FIL – On 26 June 2018, file photo, secretary of health secretary Alex Azar talks during a Senate Committee hearing…
Photo: Jacquelyn Martin, AP
WASHINGTON (AP) – The number of American drug doses has passed to deaths after years of relentless increases driven by the opioid epidemic, said health expert Alex Azar Tuesday, warned that is too early to declare victory.
“We are so far from the end of the epidemic, but maybe at the end,” Azar said at a health event sponsored by the Milken Institute tank.
Confronting opioid epidemic has been the rare problem of reconciling Republicans and Democrats in a politically divided nation. A bill giving great funding for treatment was handed over by former President Barack Obama. More money followed earlier this year under President Donald Trump. And tomorrow, Trump is expected to sign bilateral legislation that passed this month, which increases access to treatment, among other steps.
Over 70,000 people died of drugs overdose last year according to preliminary numbers released by Centers for Disease Control and Prevention Summer – an increase of 10 percent from 2016. Health and Human Services – Azar Heads Department – plays a central role in government response.
In his speech, Azar suggested that several efforts to get the epidemic under control pay off. He ticked statistics showing an increase in treatment with drugs such as buprenorphine and naltrexone. There is solid evidence supporting drug treatment when used in conjunction with counseling and ongoing support. He also noted much wider access to drug-drugoxox overdosage and a documented reduction in the number of people who abused prescription opioids, as doctors take greater caution when prescribing.
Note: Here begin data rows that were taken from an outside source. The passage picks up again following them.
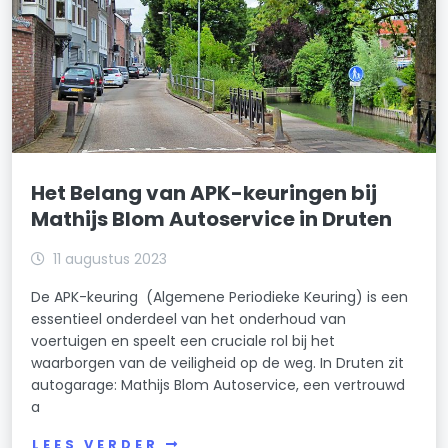
Het Belang van APK-keuringen bij
Mathijs Blom Autoservice in Druten
11 augustus 2023
De APK-keuring (Algemene Periodieke Keuring) is een
essentieel onderdeel van het onderhoud van
voertuigen en speelt een cruciale rol bij het
waarborgen van de veiligheid op de weg. In Druten zit
autogarage: Mathijs Blom Autoservice, een vertrouwd
a
LEES VERDER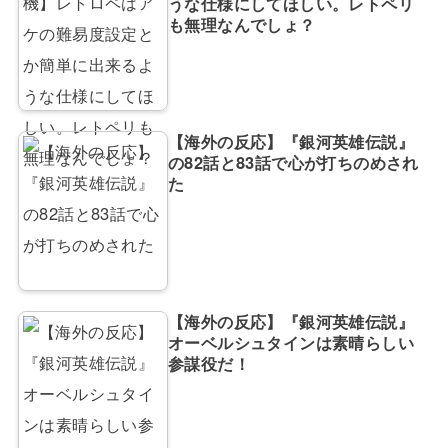
うな仕様にしてほしい。レトペリ
も無理なんでしょ？
【海外の反応】『銀河英雄伝説』
の82話と83話で心が打ちのめされ
た
【海外の反応】『銀河英雄伝説』
オーベルシュタインは素晴らしい
参謀役だ！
Azar said it towards the end of last year and by the beginning of this year, the number of deaths “started plateau”. Azar does not indicate that death is falling, but notes that they seem to rise slower than previously seen.
Earlier this month, CDC released numbers – even preliminary – showed a slowdown in overdose deaths by the end of 2017 and the first three months of this year. From December to March, these figures show that the increase in the last 12 months has decreased from 10 percent to 3 percent according to the preliminary CDCs.
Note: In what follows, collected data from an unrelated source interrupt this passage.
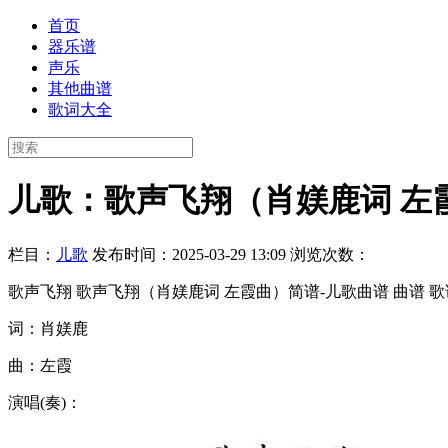
首页
器乐谱
声乐
其他曲谱
歌词大全
儿歌：歌声飞翔（肖媄鹿词 左
栏目：
儿歌
发布时间：2025-03-29 13:09
浏览次数：
歌声飞翔 歌声飞翔（肖媄鹿词 左霞曲）简谱-儿歌曲谱 曲谱 
词：肖媄鹿
曲：左霞
演唱(奏)：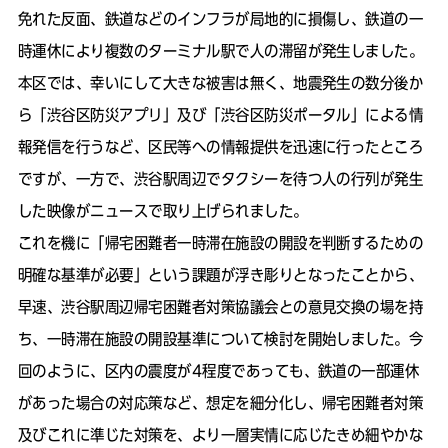
免れた反面、鉄道などのインフラが局地的に損傷し、鉄道の一
時運休により複数のターミナル駅で人の滞留が発生しました。
本区では、幸いにして大きな被害は無く、地震発生の数分後か
ら「渋谷区防災アプリ」及び「渋谷区防災ポータル」による情
報発信を行うなど、区民等への情報提供を迅速に行ったところ
ですが、一方で、渋谷駅周辺でタクシーを待つ人の行列が発生
した映像がニュースで取り上げられました。
これを機に「帰宅困難者一時滞在施設の開設を判断するための
明確な基準が必要」という課題が浮き彫りとなったことから、
早速、渋谷駅周辺帰宅困難者対策協議会との意見交換の場を持
ち、一時滞在施設の開設基準について検討を開始しました。今
回のように、区内の震度が4程度であっても、鉄道の一部運休
があった場合の対応策など、想定を細分化し、帰宅困難者対策
及びこれに準じた対策を、より一層実情に応じたきめ細やかな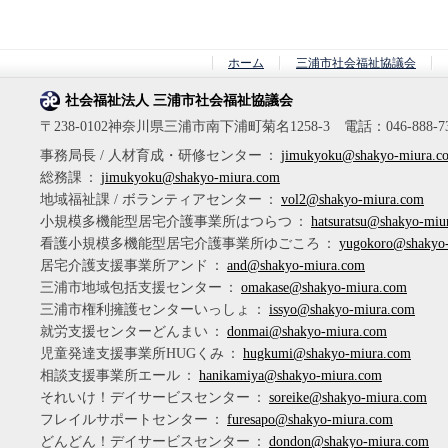
ホーム
三浦市社会福祉協議会
社会福祉法人 三浦市社会福祉協議会
〒238-0102神奈川県三浦市南下浦町菊名1258-3 電話：046-888-7347
事務局長 / 人材育成・研修センター
：
jimukyoku@shakyo-miura.c
総務課
：
jimukyoku@shakyo-miura.com
地域福祉課 / ボランティアセンター
：
vol2@shakyo-miura.com
小規模多機能型居宅介護事業所はつらつ
：
hatsuratsu@shakyo-miu
看護小規模多機能型居宅介護事業所ゆごころ
：
yugokoro@shakyo
居宅介護支援事業所アンド
：
and@shakyo-miura.com
三浦市地域包括支援センター
：
omakase@shakyo-miura.com
三浦市権利擁護センターいっしょ
：
issyo@shakyo-miura.com
就労支援センターどんまい
：
donmai@shakyo-miura.com
児童発達支援事業所HUGくみ
：
hugkumi@shakyo-miura.com
相談支援事業所エール
：
hanikamiya@shakyo-miura.com
それいけ！デイサービスセンター
：
soreike@shakyo-miura.com
フレイルサポートセンター
：
furesapo@shakyo-miura.com
どんどん！デイサービスセンター
：
dondon@shakyo-miura.com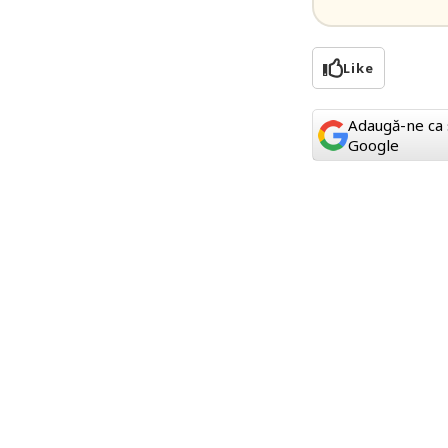
Like
Adaugă-ne ca 
Google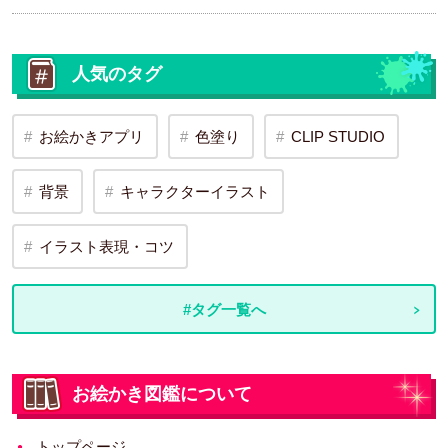
人気のタグ
お絵かきアプリ
色塗り
CLIP STUDIO
背景
キャラクターイラスト
イラスト表現・コツ
#タグ一覧へ
お絵かき図鑑について
トップページ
Despite the decline, the nation is still in the midst of the most deadly drug overdose epidemic in its history. Opioids were involved in most of the deaths and killed nearly 48,000 people last year.
While prescription opioid and heroin indices seem to level out, deaths involving fentanyl, cocaine and methamphetamine are on its way. Fentanyl is a synthetic opioid that is much more powerful than heroin, used as an additive in street drugs.
Advocates of people struggling with addiction say they do not think the crisis will be solved quickly or easily. “Although we begin to mitigate opioid deaths, we still have a very important problem in the country with addiction, and with hopelessness and despair as many communities feel,” said Chuck Ingoglia, vice president of the National Council for Behavioral Health.
In President Barack Obama’s last year on duty, his administration secured a commitment to expand treatment and Congress gave $ 1 billion in contributions to states. Trump declared the opioid epidemic a national emergency. Two major bills of finance have gone under his watch. While Trump received headlines with his call to use the death penalty against major drug traffickers, his administration has been based on the treatment method Obama favored.
The medicaid enlargement in Obama’s affordable care team has also played an important role and pays for low-retrieval adults to enter treatment. A recently analyzed Associated Press analysis showed that states that extended Medicaid spend more consciously on their new opioid contributions from Congress and go beyond the basics of treatment for people in crisis. Trump tried to lift the Medicaid expansion, but failed.
Proponents for treatment say they are pleased that more and more addiction is considered to be a disease and not a sign of moral weakness. But they say that the United States has a long way to build what they call an “infrastructure for care”, a system that includes prevention, treatment and recovery.
In an interview with The Associated Press this summer, a CDC expert said that overdose death numbers seem to be moving for the better, but it’s too early to draw concrete conclusions.
Month-to-month data shows a reduction in the number of deaths, says Bob Anderson, a senior statistician with the National Center for Health Statistics. These numbers, however, are considered preliminary because the death tests have not been completed in any case.
“At this point, we seem to have peaked and we can begin to see a decline,” says Anderson. “This reminds me of what we saw in HIV in the 90’s.”
End of 2018 will not be available until the end of next year and it may also get worse, no better.
] AP Medical Author Carla K. Johnson reported from Seattle.